Schools OK $62.6 million capital budget Balto. Co. board seeks state, county funds

September 10, 1997|By Mary Maushard | Mary Maushard,SUN STAFF

The Baltimore County school board approved last night a $62.6 million capital budget that seeks state and county funds for 26 projects, including an elementary-middle school in Owings Mills.

The capital plan, unanimously approved at the board's regular meeting, asks for $32.5 million from the county and $30 million from the state for the fiscal year that will begin in July.

Moving to remedy the crowding at many county schools, the board approved a 100-seat addition at Hebbville Elementary, in the southwestern part of the county.

It also agreed to transfer money in hand for the Owings Mills project to start construction immediately on the Hebbville addition, along with others at Deer Park and Glyndon elementaries. The additions are expected to be finished by next September.

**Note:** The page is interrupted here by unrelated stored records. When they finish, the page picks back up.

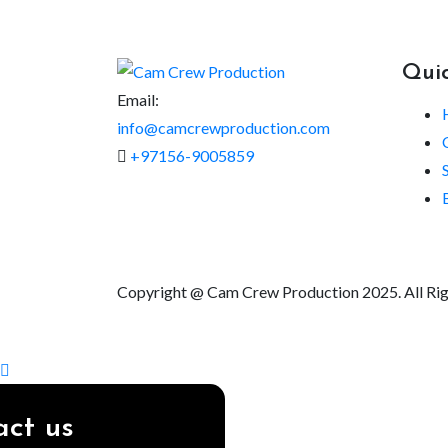
Quic
Email:
info@camcrewproduction.com
+97156-9005859
Copyright @ Cam Crew Production 2025. All Ri
ct us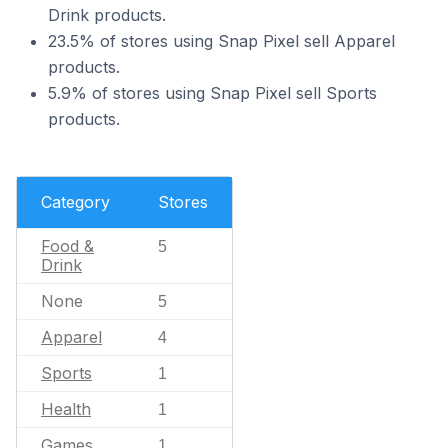
Drink products.
23.5% of stores using Snap Pixel sell Apparel
products.
5.9% of stores using Snap Pixel sell Sports
products.
Category
Stores
Food &
5
Drink
None
5
Apparel
4
Sports
1
Health
1
Games
1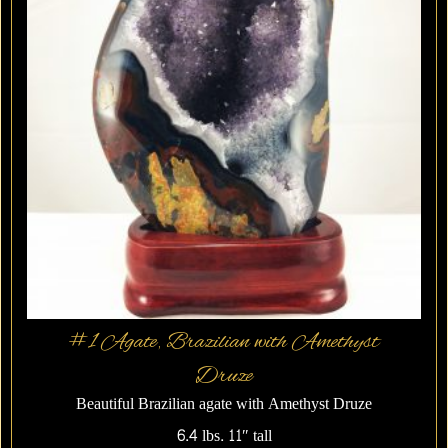
#1 Agate, Brazilian with Amethyst
Druze
Beautiful Brazilian agate with Amethyst Druze
6.4 lbs. 11″ tall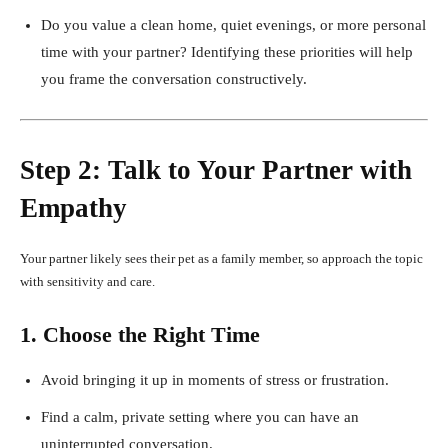
Do you value a clean home, quiet evenings, or more personal
time with your partner? Identifying these priorities will help
you frame the conversation constructively.
Step 2: Talk to Your Partner with
Empathy
Your partner likely sees their pet as a family member, so approach the topic
with sensitivity and care.
1. Choose the Right Time
Avoid bringing it up in moments of stress or frustration.
Find a calm, private setting where you can have an
uninterrupted conversation.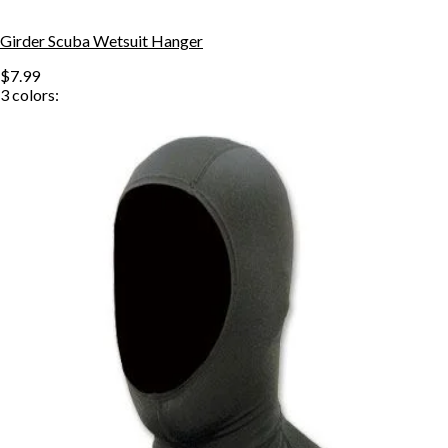
Girder Scuba Wetsuit Hanger
$7.99
3
colors: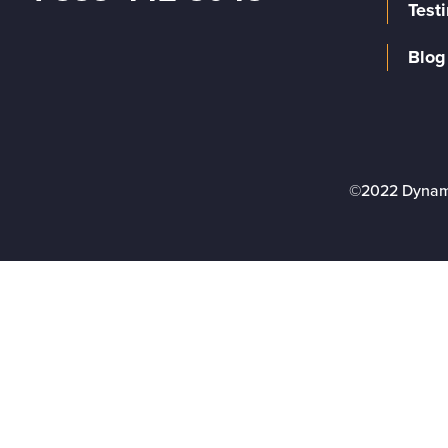
Test
Blog
©2022 Dynam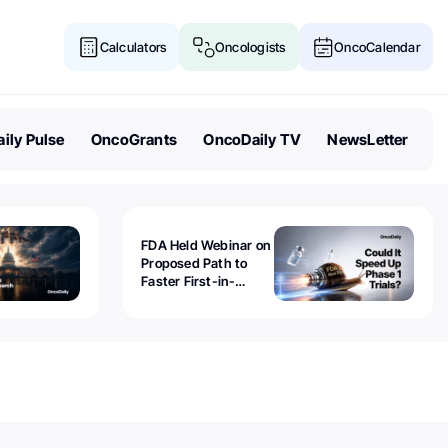
Calculators
Oncologists
OncoCalendar
ily Pulse
OncoGrants
OncoDaily TV
NewsLetter
FDA Held Webinar on
Proposed Path to
Faster First-in-
Human Trials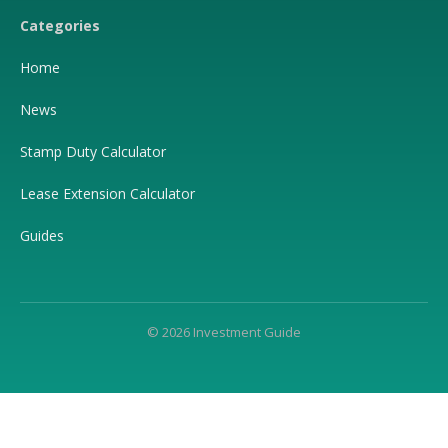
Categories
Home
News
Stamp Duty Calculator
Lease Extension Calculator
Guides
© 2026 Investment Guide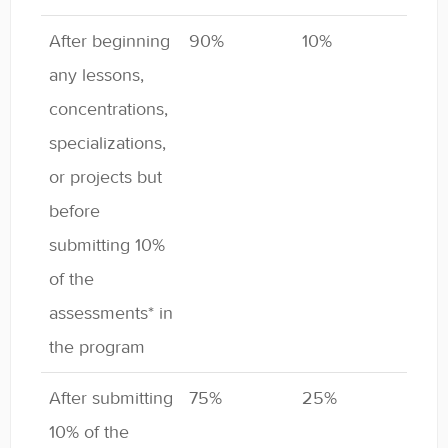
After beginning
90%
10%
any lessons,
concentrations,
specializations,
or projects but
before
submitting 10%
of the
assessments* in
the program
After submitting
75%
25%
10% of the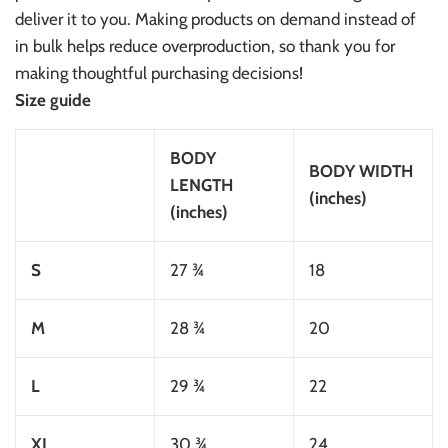
deliver it to you. Making products on demand instead of
in bulk helps reduce overproduction, so thank you for
making thoughtful purchasing decisions!
Size guide
BODY
BODY WIDTH
LENGTH
(inches)
(inches)
S
27 ¾
18
M
28 ¾
20
L
29 ¾
22
XL
30 ¾
24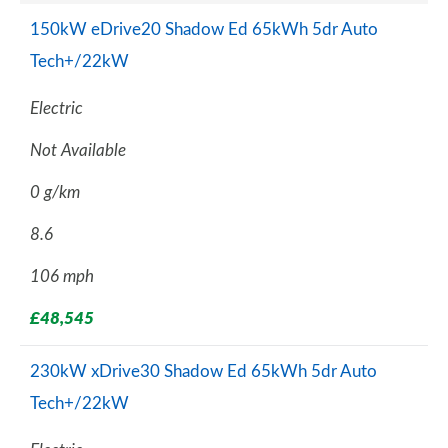
150kW eDrive20 Shadow Ed 65kWh 5dr Auto
Tech+/22kW
Electric
Not Available
0 g/km
8.6
106 mph
£48,545
230kW xDrive30 Shadow Ed 65kWh 5dr Auto
Tech+/22kW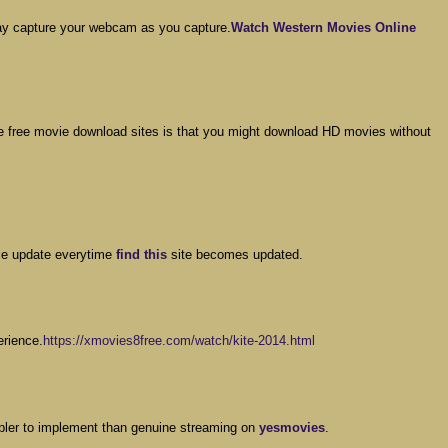
may capture your webcam as you capture.
Watch Western Movies Online
e free movie download sites is that you might download HD movies without
vie update everytime
find this
site becomes updated.
erience.
https://xmovies8free.com/watch/kite-2014.html
impler to implement than genuine streaming on
yesmovies
.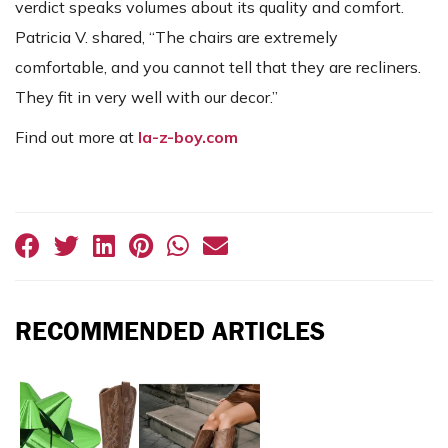
verdict speaks volumes about its quality and comfort.
Patricia V. shared, “The chairs are extremely
comfortable, and you cannot tell that they are recliners.
They fit in very well with our decor.”
Find out more at
la-z-boy.com
RECOMMENDED ARTICLES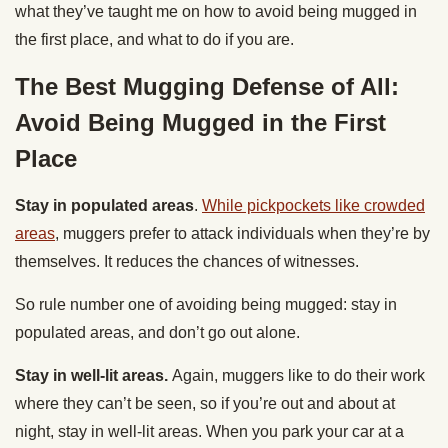
what they’ve taught me on how to avoid being mugged in
the first place, and what to do if you are.
The Best Mugging Defense of All:
Avoid Being Mugged in the First
Place
Stay in populated areas
.
While pickpockets like crowded
areas
, muggers prefer to attack individuals when they’re by
themselves. It reduces the chances of witnesses.
So rule number one of avoiding being mugged: stay in
populated areas, and don’t go out alone.
Stay in well-lit areas.
Again, muggers like to do their work
where they can’t be seen, so if you’re out and about at
night, stay in well-lit areas. When you park your car at a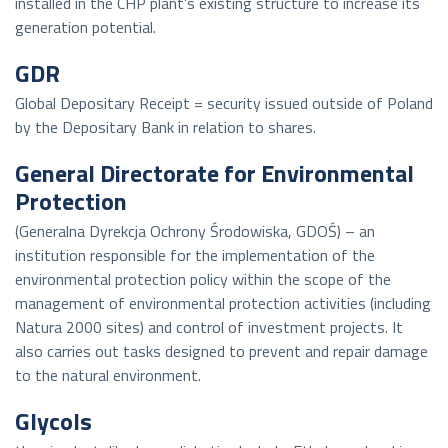
installed in the CHP plant’s existing structure to increase its
generation potential.
GDR
Global Depositary Receipt = security issued outside of Poland
by the Depositary Bank in relation to shares.
General Directorate for Environmental
Protection
(Generalna Dyrekcja Ochrony Środowiska, GDOŚ) – an
institution responsible for the implementation of the
environmental protection policy within the scope of the
management of environmental protection activities (including
Natura 2000 sites) and control of investment projects. It
also carries out tasks designed to prevent and repair damage
to the natural environment.
Glycols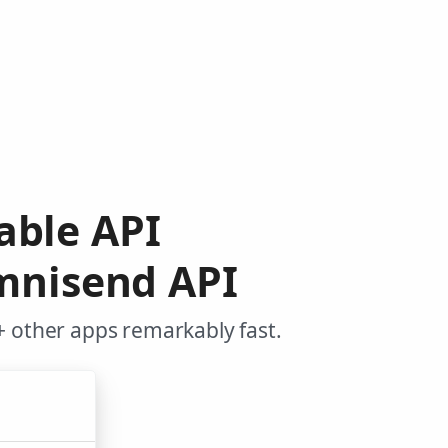
table API
mnisend API
+ other apps remarkably fast.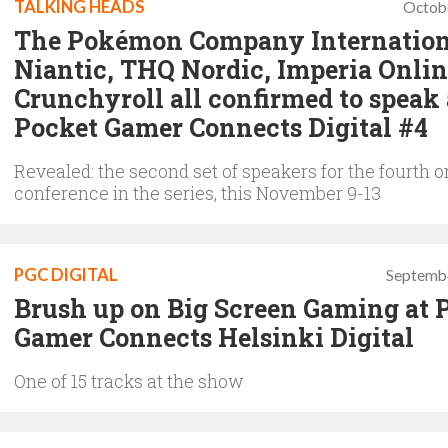
TALKING HEADS
Octob
The Pokémon Company Internation
Niantic, THQ Nordic, Imperia Onli
Crunchyroll all confirmed to speak 
Pocket Gamer Connects Digital #4
Revealed: the second set of speakers for the fourth o
conference in the series, this November 9-13
PGC DIGITAL
Septembe
Brush up on Big Screen Gaming at 
Gamer Connects Helsinki Digital
One of 15 tracks at the show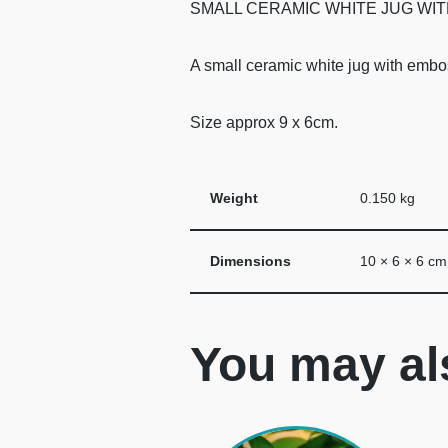
SMALL CERAMIC WHITE JUG WIT
A small ceramic white jug with embos
Size approx 9 x 6cm.
Weight
0.150 kg
Dimensions
10 × 6 × 6 cm
You may al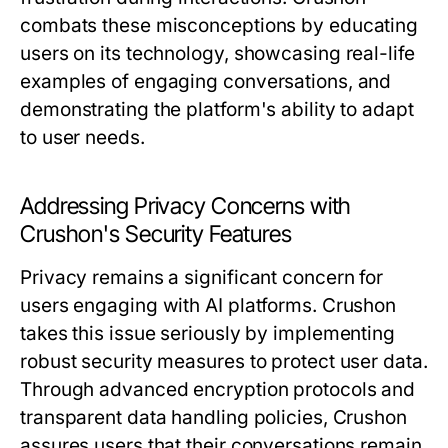
combats these misconceptions by educating
users on its technology, showcasing real-life
examples of engaging conversations, and
demonstrating the platform's ability to adapt
to user needs.
Addressing Privacy Concerns with
Crushon's Security Features
Privacy remains a significant concern for
users engaging with AI platforms. Crushon
takes this issue seriously by implementing
robust security measures to protect user data.
Through advanced encryption protocols and
transparent data handling policies, Crushon
assures users that their conversations remain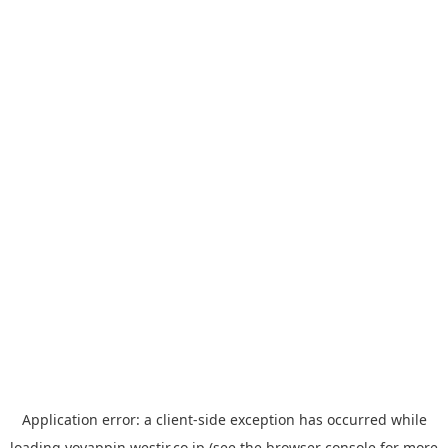
Application error: a
client
-side exception has occurred while
loading
yoyappin.westjr.co.jp
(see the
browser console
for more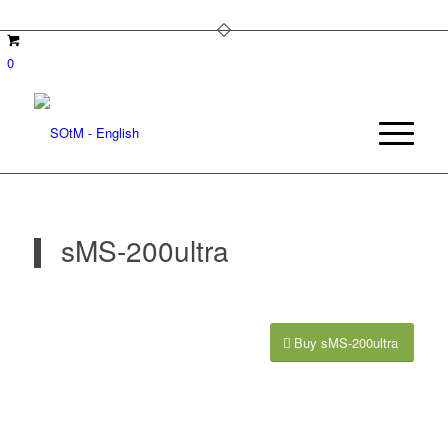
0
sMS-200ultra
Buy sMS-200ultra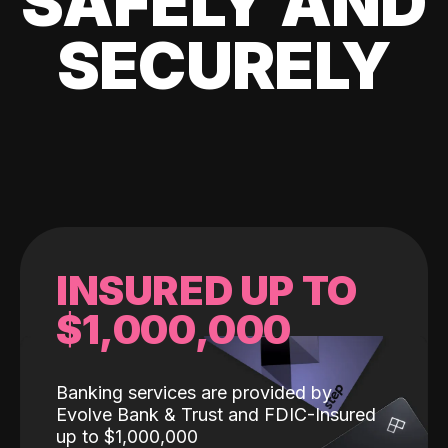
SAFELY AND
SECURELY
INSURED UP TO
$1,000,000
Banking services are provided by
Evolve Bank & Trust and FDIC-Insured
up to $1,000,000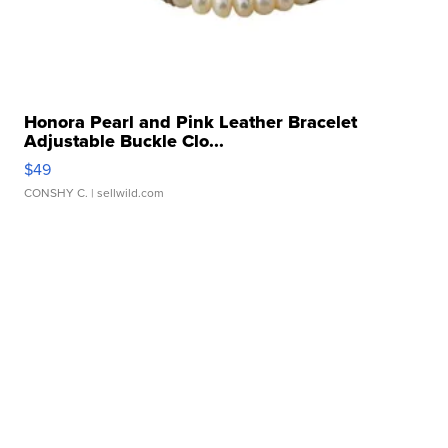
Honora Pearl and Pink Leather Bracelet
Adjustable Buckle Clo...
$49
CONSHY C.
| sellwild.com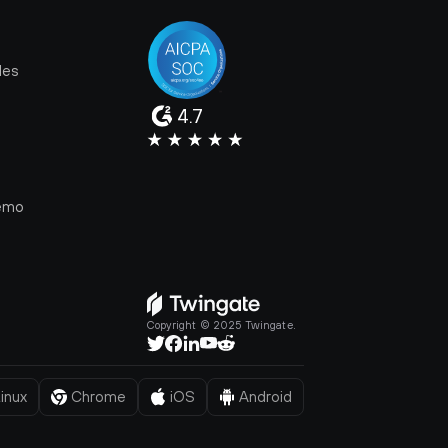
les
4.7
e
emo
Copyright © 2025 Twingate.
inux
Chrome
iOS
Android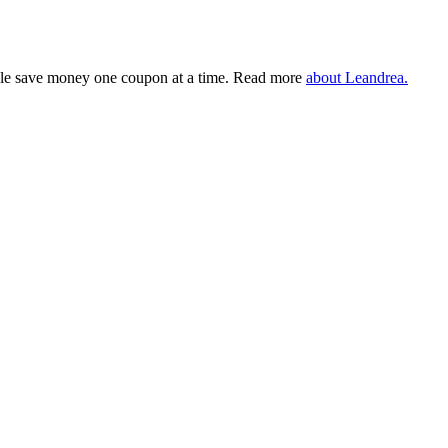
eople save money one coupon at a time. Read more
about Leandrea.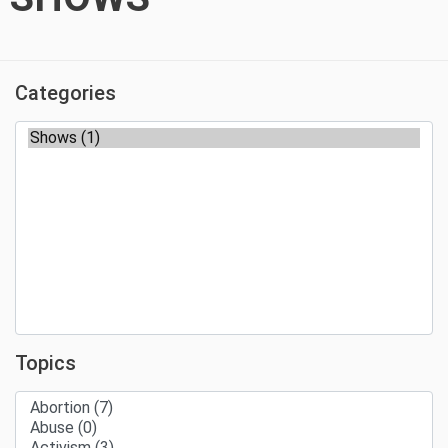
Categories
Topics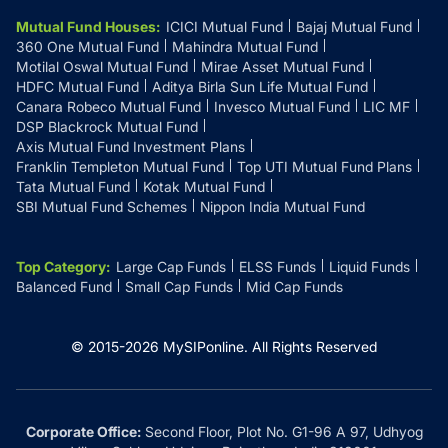
Mutual Fund Houses
:
ICICI Mutual Fund
Bajaj Mutual Fund
360 One Mutual Fund
Mahindra Mutual Fund
Motilal Oswal Mutual Fund
Mirae Asset Mutual Fund
HDFC Mutual Fund
Aditya Birla Sun Life Mutual Fund
Canara Robeco Mutual Fund
Invesco Mutual Fund
LIC MF
DSP Blackrock Mutual Fund
Axis Mutual Fund Investment Plans
Franklin Templeton Mutual Fund
Top UTI Mutual Fund Plans
Tata Mutual Fund
Kotak Mutual Fund
SBI Mutual Fund Schemes
Nippon India Mutual Fund
Top Category
:
Large Cap Funds
ELSS Funds
Liquid Funds
Balanced Fund
Small Cap Funds
Mid Cap Funds
© 2015-
2026
MySIPonline.
All Rights Reserved
Corporate Office:
Second Floor, Plot No. G1-96 A 97, Udhyog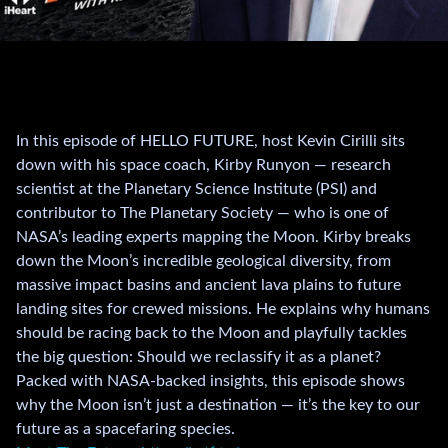
In this episode of HELLO FUTURE, host Kevin Cirilli sits
down with his space coach, Kirby Runyon — research
scientist at the Planetary Science Institute (PSI) and
contributor to The Planetary Society — who is one of
NASA’s leading experts mapping the Moon. Kirby breaks
down the Moon’s incredible geological diversity, from
massive impact basins and ancient lava plains to future
landing sites for crewed missions. He explains why humans
should be racing back to the Moon and playfully tackles
the big question: Should we reclassify it as a planet?
Packed with NASA-backed insights, this episode shows
why the Moon isn’t just a destination — it’s the key to our
future as a spacefaring species.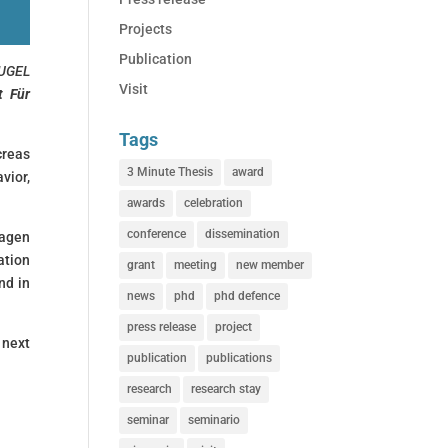
Projects
Publication
UGEL
Visit
t Für
Tags
creas
3 Minute Thesis
award
vior,
awards
celebration
conference
dissemination
lagen
ation
grant
meeting
new member
nd in
news
phd
phd defence
press release
project
 next
publication
publications
research
research stay
seminar
seminario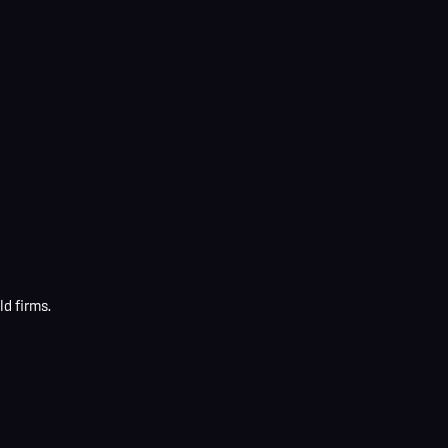
d firms.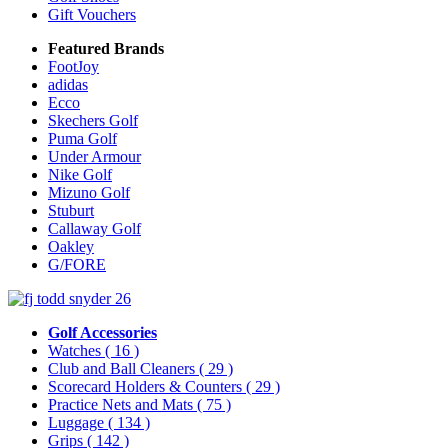
Gift Vouchers
Featured Brands
FootJoy
adidas
Ecco
Skechers Golf
Puma Golf
Under Armour
Nike Golf
Mizuno Golf
Stuburt
Callaway Golf
Oakley
G/FORE
Golf Accessories
Watches
( 16 )
Club and Ball Cleaners
( 29 )
Scorecard Holders & Counters
( 29 )
Practice Nets and Mats
( 75 )
Luggage
( 134 )
Grips
( 142 )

Following a plan laid out this summer by county officials, the board approved a 200-seat addition to Deer Park Middle School and construction of the 900-student New Town elementary-middle school in Owings Mills, expected to open in the fall of 2000.

Those projects, the 100-seat addition to Deer Park Elementary and a 400-seat addition under construction at Franklin Middle will increase the capacity of schools in the northwest by 1,600.

Residents of that area were divided over how the additional seats should be allotted. Some wanted more at Deer Park Middle; others wanted more at New Town, which they said was purposely being kept small to make it seem elite and please developers.

Some suggested that the Deer Park elementary addition was meant to appease parents.

"I have asked the school board to be our defense against politicians," said Lisa Cohen, president of the Deer Park Elementary PTA. "Schools are not economic development tools."

Stressing repeatedly that they had listened to public sentiment, board members told school officials that the addition to Deer Park Middle must be more than bricks and mortar. Because of the size of the school -- more than 1,200 students this year -- "we're not looking at this as a traditional 200-seat addition," said board member Phyllis Ettinger.

She asked planners to consider a second cafeteria and for creative solutions to problems associated with large middle schools.